__TRAVAIL DEMANDÉ__
1: Réécrivez sous forme de liste le paragraphe du texte sur l'identité des marques qui commence par « Chaque entreprise a son logo », en conservant ses faits essentiels.
2: Rédigez la suite du texte sur l'identité des marques, en reprenant après sa dernière phrase.

__TEXTE DE LECTURE__
---*---

Identités Verbales au pluriel

Chaque entreprise a son logo, son blason graphique qui lui permet d’être, entre toutes, reconnue. Ce logotype est une écriture visuelle, une enseigne faite de lettres, de couleurs et de formes, une calligraphie qui contribue à forger son identité. Dans ce dessin, quasi-haïku visuel, se condensent des valeurs et des promesses, autorisant celui qui l’appréhende à se forger un horizon d’attentes. Aussi l’importance de l’identité visuelle – qui passe également par d’autres productions périphériques de la marque, publicité ou site internet par exemple – est-elle claire. En ce domaine, il n’est plus nécessaire de convaincre ni de se justifier quand, pour rénover son image de marque, une entreprise engage à grand frais une agence graphique.

---*---

__EXTRAITS DE DONNÉES__

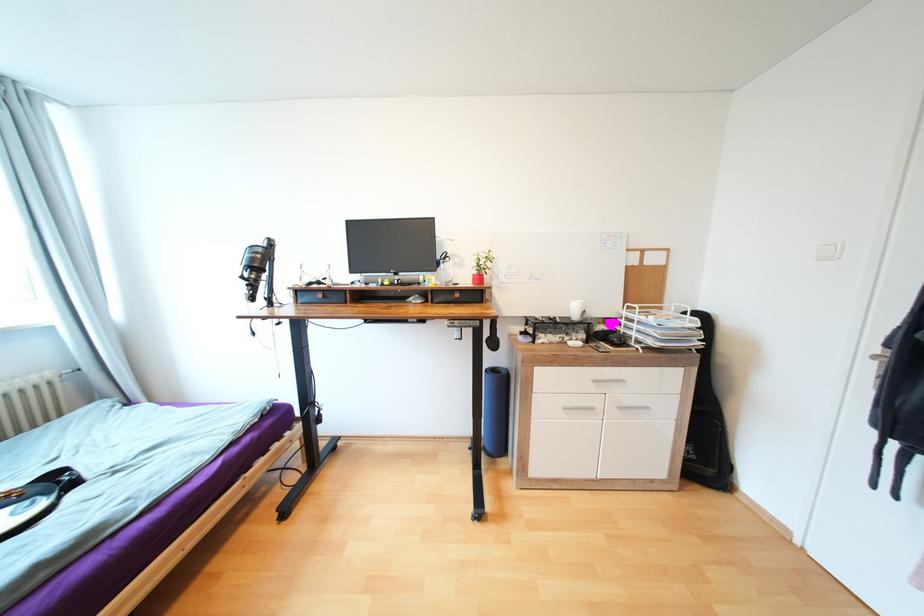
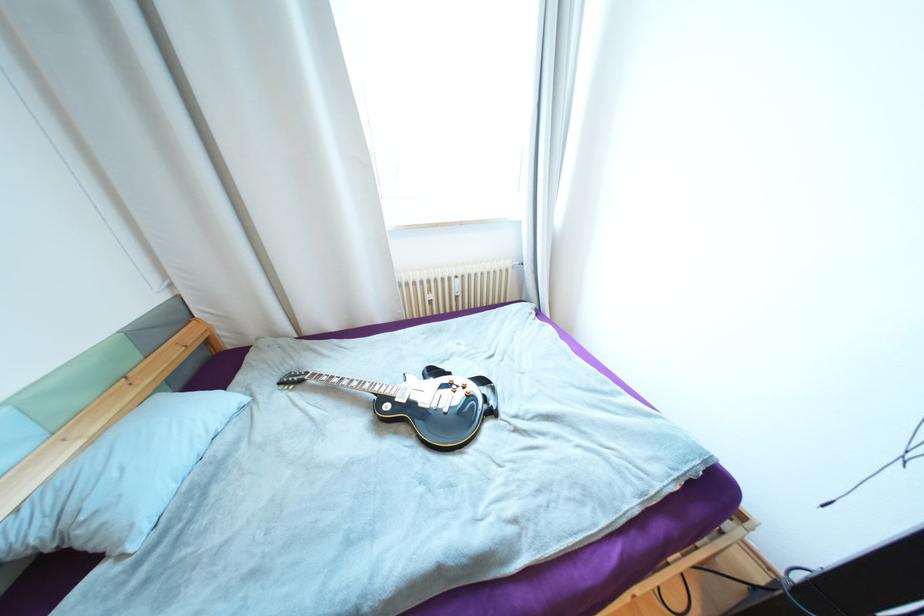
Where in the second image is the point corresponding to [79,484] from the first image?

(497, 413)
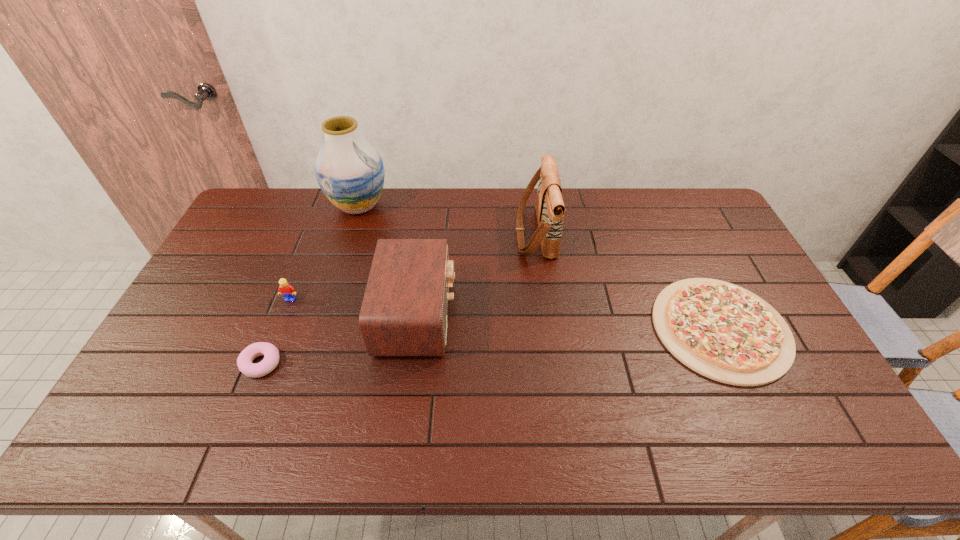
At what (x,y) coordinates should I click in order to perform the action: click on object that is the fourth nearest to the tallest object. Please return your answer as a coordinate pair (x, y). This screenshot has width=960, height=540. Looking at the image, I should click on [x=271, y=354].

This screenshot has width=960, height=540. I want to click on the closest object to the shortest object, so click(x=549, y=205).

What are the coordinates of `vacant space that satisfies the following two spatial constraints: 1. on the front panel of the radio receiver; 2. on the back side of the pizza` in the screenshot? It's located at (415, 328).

---*---

__CORRIGÉS__
1:
- Le logo permet à chaque entreprise d'être reconnue parmi toutes les autres.
- Ce logotype est une écriture visuelle faite de lettres, de couleurs et de formes, qui contribue à forger l'identité de l'entreprise.
- Il condense des valeurs et des promesses, qui permettent à celui qui le perçoit de se forger un horizon d'attentes.
- L'identité visuelle passe aussi par d'autres productions de la marque, comme la publicité ou le site internet, et son importance est claire.
- Une entreprise qui engage à grands frais une agence graphique pour rénover son image de marque n'a plus besoin de s'en justifier.

2:
Côté identité verbale, en revanche, il reste encore du chemin à faire. Il existe, sur le web, un jeu populaire qui consiste à retrouver une marque à travers son logo, débarrassé seulement de quelques mentions verbales sans quoi le jeu serait trop facile. Les discours d’entreprise aujourd’hui sont souvent à ce point similaires les uns aux autres que le jeu du verbal blind test serait impensable pour reconnaître, derrière les phrases, l’instance qui les a dictées.

Pourtant, imaginez la plus belle des personnes, d’apparence avenante. C’est le soir du premier rendez-vous. Plus le temps passe, plus vous doutez cependant d’être faits l’un pour l’autre : elle ne prononce que des platitudes, ne parle que de choses convenues, on dirait un discours généré par un ordinateur. Déçu, vous la quittez, avec le sentiment amer de la promesse non tenue : l’enjeu n’est pas que de consistance (qu’a-t-elle dit ?), mais aussi de singularité (qu’a-t-elle dit qu’elle seule pouvait dire et dire ainsi ?) et d’effets produits (quels effets cela a-t-il provoqué en vous ?).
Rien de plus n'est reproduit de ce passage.